Task brief:
Could you write out every entry exactly as it stands?

Supplied information:
* begin *

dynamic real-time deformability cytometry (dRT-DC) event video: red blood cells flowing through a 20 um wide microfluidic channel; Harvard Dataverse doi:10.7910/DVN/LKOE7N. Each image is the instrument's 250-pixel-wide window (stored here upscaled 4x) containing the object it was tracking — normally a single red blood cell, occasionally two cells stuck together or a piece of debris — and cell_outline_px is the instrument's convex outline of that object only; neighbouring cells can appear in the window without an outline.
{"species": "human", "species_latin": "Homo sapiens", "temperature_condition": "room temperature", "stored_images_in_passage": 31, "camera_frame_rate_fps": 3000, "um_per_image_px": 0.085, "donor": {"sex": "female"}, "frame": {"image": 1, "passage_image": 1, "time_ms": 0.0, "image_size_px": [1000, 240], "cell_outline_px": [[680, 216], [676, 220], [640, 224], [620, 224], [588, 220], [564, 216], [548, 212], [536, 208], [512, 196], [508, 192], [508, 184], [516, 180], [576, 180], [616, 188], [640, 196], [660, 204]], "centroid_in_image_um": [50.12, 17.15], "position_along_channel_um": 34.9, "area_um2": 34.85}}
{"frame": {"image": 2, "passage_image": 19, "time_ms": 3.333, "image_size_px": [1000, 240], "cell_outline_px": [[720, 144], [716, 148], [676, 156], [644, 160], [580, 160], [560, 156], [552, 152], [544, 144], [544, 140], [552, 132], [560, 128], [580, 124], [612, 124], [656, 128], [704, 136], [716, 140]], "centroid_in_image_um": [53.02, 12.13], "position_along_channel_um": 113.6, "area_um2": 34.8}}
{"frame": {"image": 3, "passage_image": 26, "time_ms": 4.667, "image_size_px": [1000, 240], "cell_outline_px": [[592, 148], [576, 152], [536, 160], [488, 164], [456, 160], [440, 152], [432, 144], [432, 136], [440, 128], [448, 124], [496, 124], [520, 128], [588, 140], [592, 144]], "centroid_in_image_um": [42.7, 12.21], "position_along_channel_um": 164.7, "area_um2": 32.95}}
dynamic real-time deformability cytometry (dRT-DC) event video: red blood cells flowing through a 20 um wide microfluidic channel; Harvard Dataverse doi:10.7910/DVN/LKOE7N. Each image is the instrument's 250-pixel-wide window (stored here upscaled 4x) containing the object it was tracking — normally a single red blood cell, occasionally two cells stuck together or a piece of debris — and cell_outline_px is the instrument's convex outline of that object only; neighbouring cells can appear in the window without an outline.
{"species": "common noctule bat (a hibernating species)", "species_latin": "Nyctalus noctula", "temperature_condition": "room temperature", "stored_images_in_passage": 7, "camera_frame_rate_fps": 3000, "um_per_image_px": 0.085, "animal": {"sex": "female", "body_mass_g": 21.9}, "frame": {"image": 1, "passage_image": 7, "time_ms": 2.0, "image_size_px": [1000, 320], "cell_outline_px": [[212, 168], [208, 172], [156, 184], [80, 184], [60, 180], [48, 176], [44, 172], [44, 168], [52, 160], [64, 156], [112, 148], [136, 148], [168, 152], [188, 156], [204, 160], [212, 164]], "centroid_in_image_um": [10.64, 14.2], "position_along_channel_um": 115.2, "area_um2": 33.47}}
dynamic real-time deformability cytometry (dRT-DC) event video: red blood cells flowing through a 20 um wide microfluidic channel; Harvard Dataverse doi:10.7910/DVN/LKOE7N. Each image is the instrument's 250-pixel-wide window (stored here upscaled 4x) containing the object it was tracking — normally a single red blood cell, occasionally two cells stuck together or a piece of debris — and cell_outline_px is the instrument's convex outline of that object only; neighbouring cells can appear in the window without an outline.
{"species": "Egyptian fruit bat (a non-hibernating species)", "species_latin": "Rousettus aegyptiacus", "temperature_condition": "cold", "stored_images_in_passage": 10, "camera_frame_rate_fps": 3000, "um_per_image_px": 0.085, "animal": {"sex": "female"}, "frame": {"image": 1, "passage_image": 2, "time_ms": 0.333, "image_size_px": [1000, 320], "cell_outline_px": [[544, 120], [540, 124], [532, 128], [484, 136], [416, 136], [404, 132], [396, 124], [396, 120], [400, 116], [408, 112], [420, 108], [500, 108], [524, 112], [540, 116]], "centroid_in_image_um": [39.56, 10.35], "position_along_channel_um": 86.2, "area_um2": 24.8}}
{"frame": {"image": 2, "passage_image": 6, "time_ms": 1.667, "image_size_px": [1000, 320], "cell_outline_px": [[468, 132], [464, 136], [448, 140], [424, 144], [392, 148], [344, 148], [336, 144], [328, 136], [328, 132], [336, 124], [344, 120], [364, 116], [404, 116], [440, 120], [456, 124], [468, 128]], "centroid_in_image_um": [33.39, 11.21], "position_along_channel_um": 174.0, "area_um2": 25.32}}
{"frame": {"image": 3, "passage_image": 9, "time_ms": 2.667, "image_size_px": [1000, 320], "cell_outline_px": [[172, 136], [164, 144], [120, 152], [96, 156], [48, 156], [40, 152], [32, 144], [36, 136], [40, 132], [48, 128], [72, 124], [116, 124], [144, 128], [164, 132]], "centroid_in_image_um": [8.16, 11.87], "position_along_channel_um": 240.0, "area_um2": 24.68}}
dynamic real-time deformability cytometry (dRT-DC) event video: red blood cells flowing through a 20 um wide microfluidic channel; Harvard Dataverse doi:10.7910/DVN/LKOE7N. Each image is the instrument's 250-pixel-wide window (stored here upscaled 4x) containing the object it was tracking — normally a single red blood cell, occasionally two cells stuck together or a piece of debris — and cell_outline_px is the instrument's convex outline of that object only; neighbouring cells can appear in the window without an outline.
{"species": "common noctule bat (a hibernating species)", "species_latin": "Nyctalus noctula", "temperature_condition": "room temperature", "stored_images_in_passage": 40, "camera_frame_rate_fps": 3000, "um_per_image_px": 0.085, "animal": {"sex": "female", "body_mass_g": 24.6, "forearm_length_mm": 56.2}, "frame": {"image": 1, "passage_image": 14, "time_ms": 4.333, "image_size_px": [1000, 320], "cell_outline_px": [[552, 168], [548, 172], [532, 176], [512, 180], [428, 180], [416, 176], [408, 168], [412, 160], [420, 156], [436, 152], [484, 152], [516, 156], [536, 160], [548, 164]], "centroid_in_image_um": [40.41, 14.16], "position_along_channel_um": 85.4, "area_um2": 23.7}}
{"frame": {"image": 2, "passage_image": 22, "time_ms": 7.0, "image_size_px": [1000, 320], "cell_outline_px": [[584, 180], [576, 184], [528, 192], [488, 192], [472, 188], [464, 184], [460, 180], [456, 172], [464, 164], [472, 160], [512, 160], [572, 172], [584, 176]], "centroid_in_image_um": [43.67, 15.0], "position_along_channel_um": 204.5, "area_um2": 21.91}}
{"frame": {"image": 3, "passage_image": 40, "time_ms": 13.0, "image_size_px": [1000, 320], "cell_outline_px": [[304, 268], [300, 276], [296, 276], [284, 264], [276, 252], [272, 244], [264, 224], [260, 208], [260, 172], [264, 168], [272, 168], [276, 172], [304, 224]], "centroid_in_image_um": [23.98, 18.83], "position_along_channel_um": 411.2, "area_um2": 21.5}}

* end *

Exercise response:
dynamic real-time deformability cytometry (dRT-DC) event video: red blood cells flowing through a 20 um wide microfluidic channel; Harvard Dataverse doi:10.7910/DVN/LKOE7N. Each image is the instrument's 250-pixel-wide window (stored here upscaled 4x) containing the object it was tracking — normally a single red blood cell, occasionally two cells stuck together or a piece of debris — and cell_outline_px is the instrument's convex outline of that object only; neighbouring cells can appear in the window without an outline.
{"species": "human", "species_latin": "Homo sapiens", "temperature_condition": "room temperature", "stored_images_in_passage": 31, "camera_frame_rate_fps": 3000, "um_per_image_px": 0.085, "donor": {"sex": "female"}, "frame": {"image": 1, "passage_image": 1, "time_ms": 0.0, "image_size_px": [1000, 240], "cell_outline_px": [[680, 216], [676, 220], [640, 224], [620, 224], [588, 220], [564, 216], [548, 212], [536, 208], [512, 196], [508, 192], [508, 184], [516, 180], [576, 180], [616, 188], [640, 196], [660, 204]], "centroid_in_image_um": [50.12, 17.15], "position_along_channel_um": 34.9, "area_um2": 34.85}}
{"frame": {"image": 2, "passage_image": 19, "time_ms": 3.333, "image_size_px": [1000, 240], "cell_outline_px": [[720, 144], [716, 148], [676, 156], [644, 160], [580, 160], [560, 156], [552, 152], [544, 144], [544, 140], [552, 132], [560, 128], [580, 124], [612, 124], [656, 128], [704, 136], [716, 140]], "centroid_in_image_um": [53.02, 12.13], "position_along_channel_um": 113.6, "area_um2": 34.8}}
{"frame": {"image": 3, "passage_image": 26, "time_ms": 4.667, "image_size_px": [1000, 240], "cell_outline_px": [[592, 148], [576, 152], [536, 160], [488, 164], [456, 160], [440, 152], [432, 144], [432, 136], [440, 128], [448, 124], [496, 124], [520, 128], [588, 140], [592, 144]], "centroid_in_image_um": [42.7, 12.21], "position_along_channel_um": 164.7, "area_um2": 32.95}}
dynamic real-time deformability cytometry (dRT-DC) event video: red blood cells flowing through a 20 um wide microfluidic channel; Harvard Dataverse doi:10.7910/DVN/LKOE7N. Each image is the instrument's 250-pixel-wide window (stored here upscaled 4x) containing the object it was tracking — normally a single red blood cell, occasionally two cells stuck together or a piece of debris — and cell_outline_px is the instrument's convex outline of that object only; neighbouring cells can appear in the window without an outline.
{"species": "common noctule bat (a hibernating species)", "species_latin": "Nyctalus noctula", "temperature_condition": "room temperature", "stored_images_in_passage": 7, "camera_frame_rate_fps": 3000, "um_per_image_px": 0.085, "animal": {"sex": "female", "body_mass_g": 21.9}, "frame": {"image": 1, "passage_image": 7, "time_ms": 2.0, "image_size_px": [1000, 320], "cell_outline_px": [[212, 168], [208, 172], [156, 184], [80, 184], [60, 180], [48, 176], [44, 172], [44, 168], [52, 160], [64, 156], [112, 148], [136, 148], [168, 152], [188, 156], [204, 160], [212, 164]], "centroid_in_image_um": [10.64, 14.2], "position_along_channel_um": 115.2, "area_um2": 33.47}}
dynamic real-time deformability cytometry (dRT-DC) event video: red blood cells flowing through a 20 um wide microfluidic channel; Harvard Dataverse doi:10.7910/DVN/LKOE7N. Each image is the instrument's 250-pixel-wide window (stored here upscaled 4x) containing the object it was tracking — normally a single red blood cell, occasionally two cells stuck together or a piece of debris — and cell_outline_px is the instrument's convex outline of that object only; neighbouring cells can appear in the window without an outline.
{"species": "Egyptian fruit bat (a non-hibernating species)", "species_latin": "Rousettus aegyptiacus", "temperature_condition": "cold", "stored_images_in_passage": 10, "camera_frame_rate_fps": 3000, "um_per_image_px": 0.085, "animal": {"sex": "female"}, "frame": {"image": 1, "passage_image": 2, "time_ms": 0.333, "image_size_px": [1000, 320], "cell_outline_px": [[544, 120], [540, 124], [532, 128], [484, 136], [416, 136], [404, 132], [396, 124], [396, 120], [400, 116], [408, 112], [420, 108], [500, 108], [524, 112], [540, 116]], "centroid_in_image_um": [39.56, 10.35], "position_along_channel_um": 86.2, "area_um2": 24.8}}
{"frame": {"image": 2, "passage_image": 6, "time_ms": 1.667, "image_size_px": [1000, 320], "cell_outline_px": [[468, 132], [464, 136], [448, 140], [424, 144], [392, 148], [344, 148], [336, 144], [328, 136], [328, 132], [336, 124], [344, 120], [364, 116], [404, 116], [440, 120], [456, 124], [468, 128]], "centroid_in_image_um": [33.39, 11.21], "position_along_channel_um": 174.0, "area_um2": 25.32}}
{"frame": {"image": 3, "passage_image": 9, "time_ms": 2.667, "image_size_px": [1000, 320], "cell_outline_px": [[172, 136], [164, 144], [120, 152], [96, 156], [48, 156], [40, 152], [32, 144], [36, 136], [40, 132], [48, 128], [72, 124], [116, 124], [144, 128], [164, 132]], "centroid_in_image_um": [8.16, 11.87], "position_along_channel_um": 240.0, "area_um2": 24.68}}
dynamic real-time deformability cytometry (dRT-DC) event video: red blood cells flowing through a 20 um wide microfluidic channel; Harvard Dataverse doi:10.7910/DVN/LKOE7N. Each image is the instrument's 250-pixel-wide window (stored here upscaled 4x) containing the object it was tracking — normally a single red blood cell, occasionally two cells stuck together or a piece of debris — and cell_outline_px is the instrument's convex outline of that object only; neighbouring cells can appear in the window without an outline.
{"species": "common noctule bat (a hibernating species)", "species_latin": "Nyctalus noctula", "temperature_condition": "room temperature", "stored_images_in_passage": 40, "camera_frame_rate_fps": 3000, "um_per_image_px": 0.085, "animal": {"sex": "female", "body_mass_g": 24.6, "forearm_length_mm": 56.2}, "frame": {"image": 1, "passage_image": 14, "time_ms": 4.333, "image_size_px": [1000, 320], "cell_outline_px": [[552, 168], [548, 172], [532, 176], [512, 180], [428, 180], [416, 176], [408, 168], [412, 160], [420, 156], [436, 152], [484, 152], [516, 156], [536, 160], [548, 164]], "centroid_in_image_um": [40.41, 14.16], "position_along_channel_um": 85.4, "area_um2": 23.7}}
{"frame": {"image": 2, "passage_image": 22, "time_ms": 7.0, "image_size_px": [1000, 320], "cell_outline_px": [[584, 180], [576, 184], [528, 192], [488, 192], [472, 188], [464, 184], [460, 180], [456, 172], [464, 164], [472, 160], [512, 160], [572, 172], [584, 176]], "centroid_in_image_um": [43.67, 15.0], "position_along_channel_um": 204.5, "area_um2": 21.91}}
{"frame": {"image": 3, "passage_image": 40, "time_ms": 13.0, "image_size_px": [1000, 320], "cell_outline_px": [[304, 268], [300, 276], [296, 276], [284, 264], [276, 252], [272, 244], [264, 224], [260, 208], [260, 172], [264, 168], [272, 168], [276, 172], [304, 224]], "centroid_in_image_um": [23.98, 18.83], "position_along_channel_um": 411.2, "area_um2": 21.5}}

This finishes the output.